Hampir tidak ada negara di dunia yang Pembukaan UUD-nya adalah Deklarasi
Kemerdekaan. Indonesia yang penuh dengan nuansa dan semangat kebangsaan,
seperti yang dapat dibaca yang tertulis pada alenia I, menegaskan ”kemerdekaan
adalah hak segala bangsa”, alenia ketiga yang menyatakan ”supaya berkehidupan
kebangsaan yang bebas”; dan alenia ke empat yang menyatakan : (a) untuk
melindungi segenap bangsa Indonesia dan seluruh tumpah darah Indonesia; (b)
mencerdaskan kehidupan bangsa; dan (c) ......, disusunlah kemerdekaan
kebangsaan Indonesia itu....”. Dengan membaca secara cermat Pembukaan UUD
1945 telah jelas bahwa para pendiri Republik berjuang bagi tegaknya Negara
Kebangsaan Indonesia (Nation State of Indonesia) di bumi Nusantara.
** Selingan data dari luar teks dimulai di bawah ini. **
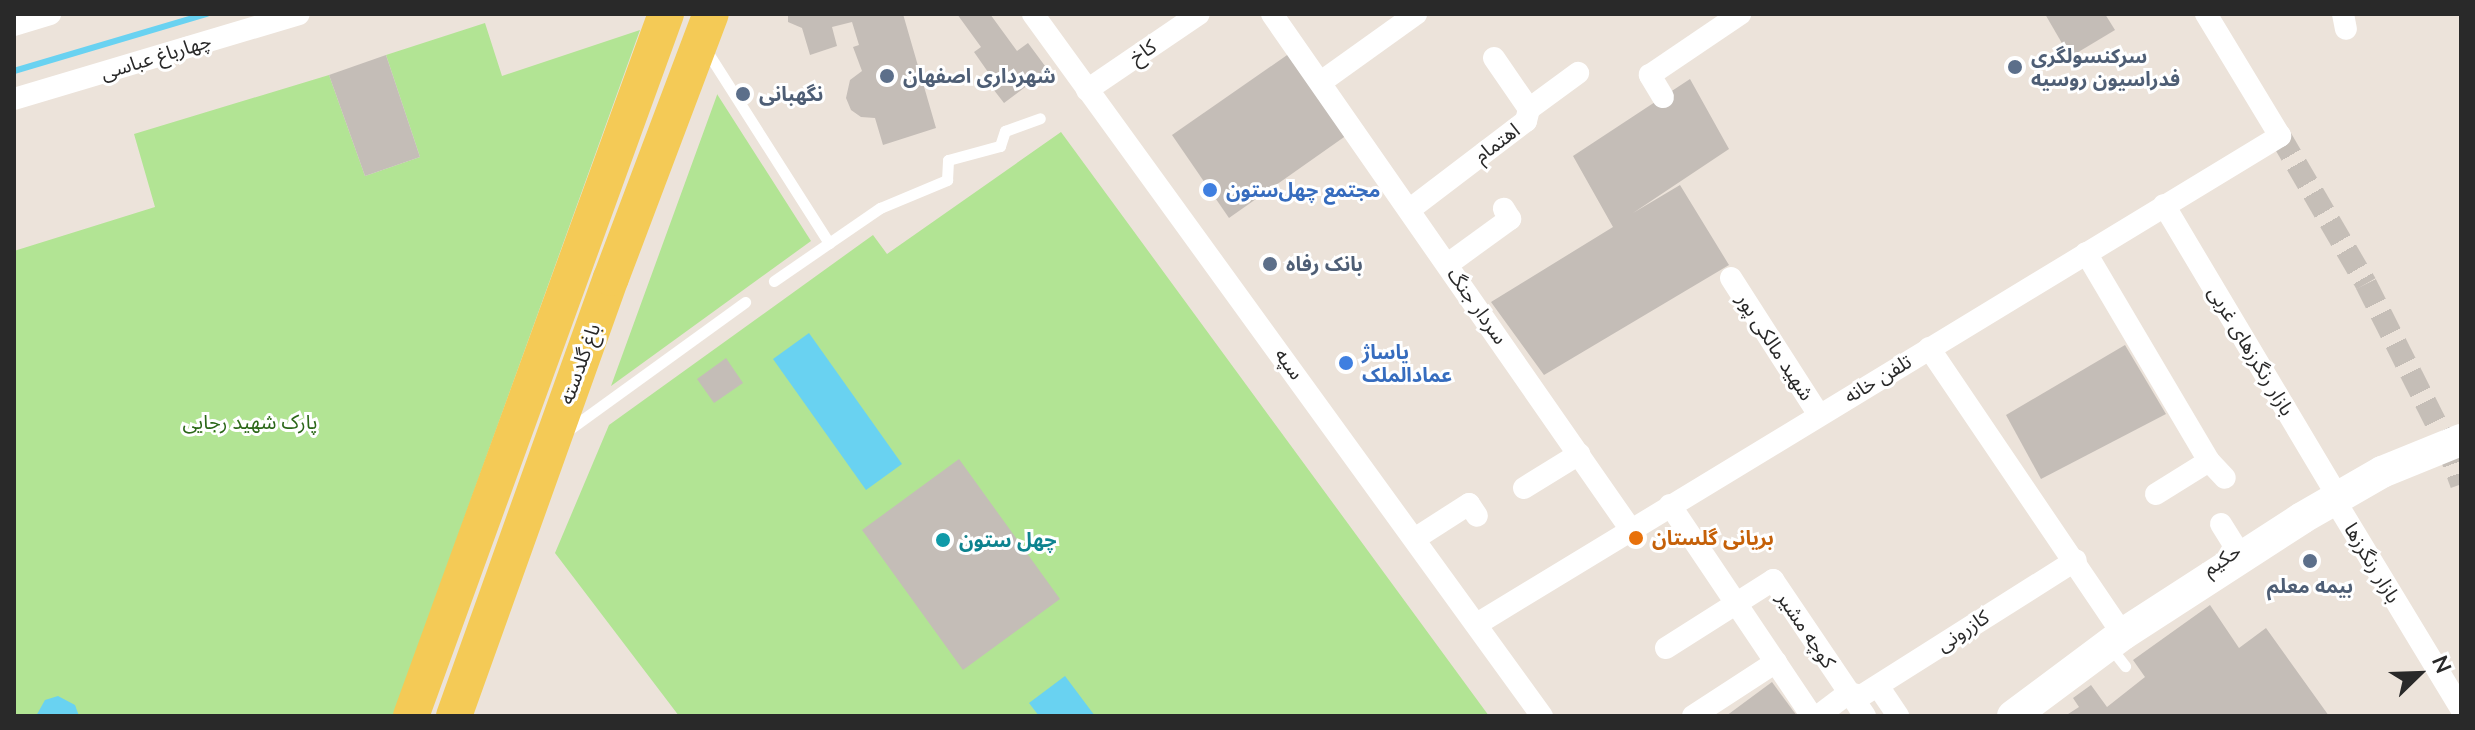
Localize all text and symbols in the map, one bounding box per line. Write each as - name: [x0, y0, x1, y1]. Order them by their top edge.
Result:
- street label: چهارباغ عباسی: [98, 29, 214, 85]
- street label: کاخ: [1125, 35, 1161, 69]
- place label: سرکنسولگری فدراسیون روسیه: [2031, 44, 2180, 91]
- marker: سرکنسولگری فدراسیون روسیه: [2006, 58, 2024, 76]
- place label: شهرداری اصفهان: [903, 64, 1056, 88]
- marker: شهرداری اصفهان: [878, 67, 896, 85]
- place label: نگهبانی: [759, 82, 823, 106]
- marker: نگهبانی: [734, 85, 752, 103]
- street label: اهتمام: [1470, 118, 1524, 168]
- place label: مجتمع چهل‌ستون: [1226, 178, 1380, 202]
- marker: مجتمع چهل‌ستون: [1201, 181, 1219, 199]
- place label: بانک رفاه: [1286, 252, 1363, 276]
- marker: بانک رفاه: [1261, 255, 1279, 273]
- street label: سردار جنگ: [1442, 263, 1512, 349]
- street label: بازار رنگرزهای غربی: [2203, 282, 2299, 420]
- street label: شهید مالکی پور: [1731, 289, 1819, 405]
- street label: باغ گلدسته: [554, 320, 606, 408]
- place label: پاساژ عمادالملک: [1362, 340, 1452, 387]
- street label: سپه: [1270, 344, 1308, 384]
- street label: تلفن خانه: [1840, 350, 1916, 408]
- marker: پاساژ عمادالملک: [1337, 354, 1355, 372]
- park label: پارک شهید رجایی: [183, 410, 317, 434]
- street label: بازار رنگرزها: [2339, 519, 2405, 607]
- place label: بریانی گلستان: [1652, 526, 1774, 550]
- place label: چهل ستون: [959, 528, 1057, 552]
- marker: بریانی گلستان: [1627, 529, 1645, 547]
- marker: چهل ستون: [934, 531, 952, 549]
- street label: حکیم: [2198, 539, 2246, 581]
- marker: بیمه معلم: [2301, 552, 2319, 570]
- place label: بیمه معلم: [2267, 574, 2353, 598]
- street label: كوچه مشير: [1772, 587, 1840, 673]
- street label: کازرونی: [1932, 605, 1994, 657]
- north arrow: [2379, 634, 2459, 714]
- text: N: [2424, 651, 2458, 678]

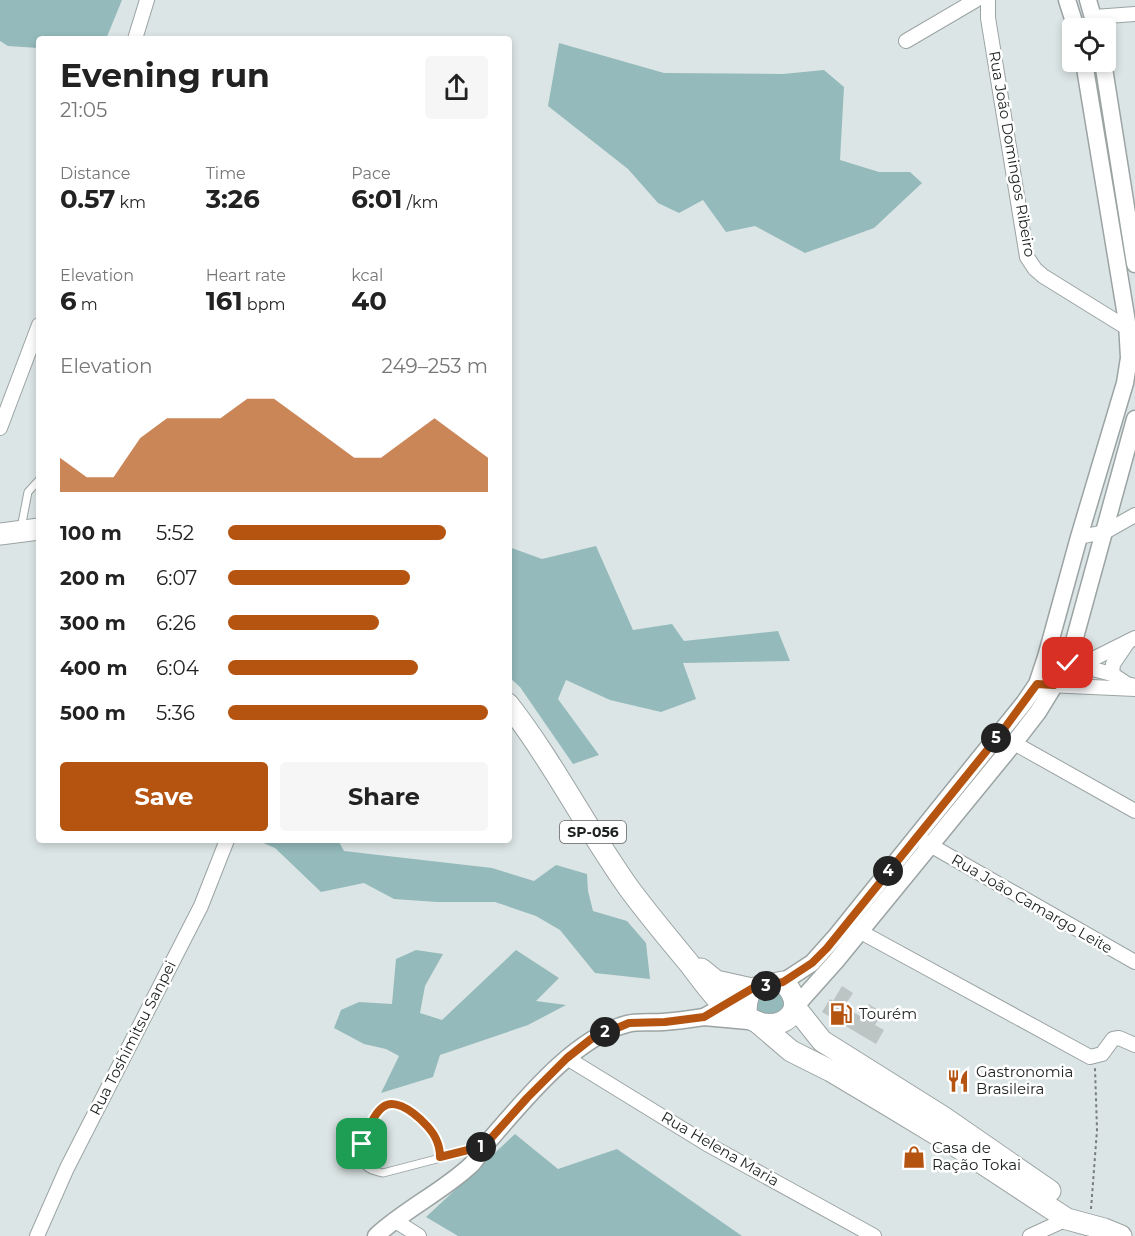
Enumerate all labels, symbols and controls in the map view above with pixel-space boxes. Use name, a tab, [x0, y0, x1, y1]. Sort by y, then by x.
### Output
map controls	[1062, 18, 1116, 72]
button: locate	[1062, 18, 1116, 72]
street label: Rua João Domingos Ribeiro	[985, 49, 1040, 258]
text: Evening run	[60, 55, 270, 95]
button: share	[425, 56, 488, 119]
text: 21:05	[60, 98, 107, 122]
text: Distance	[60, 164, 130, 183]
text: Time	[206, 164, 246, 183]
text: Pace	[351, 164, 391, 183]
text: 0.57	[60, 183, 115, 215]
text: 3:26	[206, 183, 260, 215]
text: 6:01	[351, 183, 402, 215]
text: km	[115, 193, 146, 212]
text: /km	[402, 193, 439, 212]
text: Elevation	[60, 266, 134, 285]
text: Heart rate	[206, 266, 286, 285]
text: kcal	[351, 266, 383, 285]
text: 6	[60, 285, 77, 317]
text: 161	[206, 285, 243, 317]
text: 40	[351, 285, 387, 317]
text: m	[77, 295, 98, 314]
text: bpm	[243, 295, 285, 314]
text: Elevation	[60, 354, 152, 378]
text: 249–253 m	[382, 354, 488, 378]
text: 100 m	[60, 521, 122, 545]
text: 5:52	[156, 521, 194, 545]
text: 200 m	[60, 566, 126, 590]
text: 6:07	[156, 566, 197, 590]
text: 300 m	[60, 611, 126, 635]
text: 6:26	[156, 611, 196, 635]
pin	[1042, 637, 1093, 688]
icon: check	[1051, 646, 1084, 679]
text: 400 m	[60, 656, 128, 680]
text: 6:04	[156, 656, 199, 680]
text: 500 m	[60, 701, 126, 725]
text: 5:36	[156, 701, 195, 725]
pin: 5	[981, 723, 1011, 753]
text: 5	[991, 728, 1001, 747]
button: Save	[60, 762, 268, 831]
button: Share	[280, 762, 488, 831]
road number: SP-056	[560, 821, 626, 843]
street label: Rua João Camargo Leite	[948, 850, 1116, 958]
pin: 4	[873, 856, 903, 886]
text: 4	[882, 861, 894, 880]
street label: Rua Toshimitsu Sanpei	[85, 957, 180, 1118]
pin: 3	[751, 971, 781, 1001]
text: 3	[761, 976, 771, 995]
fuel station icon: Tourém	[828, 1001, 854, 1027]
place label: Tourém	[859, 1004, 917, 1023]
pin: 2	[590, 1017, 620, 1047]
text: 2	[600, 1022, 610, 1041]
place label: Gastronomia Brasileira	[976, 1062, 1073, 1098]
restaurant icon: Gastronomia Brasileira	[945, 1068, 971, 1094]
street label: Rua Helena Maria	[658, 1107, 783, 1190]
pin	[336, 1118, 387, 1169]
icon: arrive	[345, 1127, 378, 1160]
pin: 1	[466, 1132, 496, 1162]
text: 1	[478, 1137, 484, 1156]
place label: Casa de Ração Tokai	[932, 1138, 1021, 1174]
shop icon: Casa de Ração Tokai	[901, 1144, 927, 1170]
Kasus pada artikel diatas dapat dijadikan contoh perjuangan Pemerintah
Indonesia dalam mewujudkan misi penyelenggaraan negara. Pemerintah Indonesia
sudah seharusnya memeperhatikan kebutuhan setiap individu warga negara, agar
mereka tetap mendapatkan hak-haknya meski harus mencari penghidupan di negeri
orang. Namun, terkadang peran pemerintah juga memerlukan dukungan dari semua
pihak demi tercapainya semua cita-cita bangsa, baik itu dalam bentuk LSM maupun
apreasi masyarakat. Peran diplomasi dan saling menjaga hubungan baik antar kedua
negara juga sangat mempengaruhi situasi dan kondisi tersebuk disamping kondisi
politik kedua negara.
Oleh sebab itu, perjuangan dalam menyediakan pendidikan dan penghidupan
yang layak bagi warga negara Indonesia, walau harus menyesuaikan dengan
Peraturan pemeritah negara Malaysia, harus benar-benar dapat diperjuangkan dengan
semangat gotong royong Pancasila demi kepentingan bersama dan mewujudkan cita-
cita bangsa. Selain itu, sebagai warga negara yang baik, minimal kita harus dapat
mendukung Pemerintah Imdonesia dalam mempertahankan hubingan diplomasi yang
baik dengan Perintah Malaysia. Sehingga dapat tercipta situasi yang mendukung
kinerja pemerintah dalam melaksanakan tugas-tugasnya.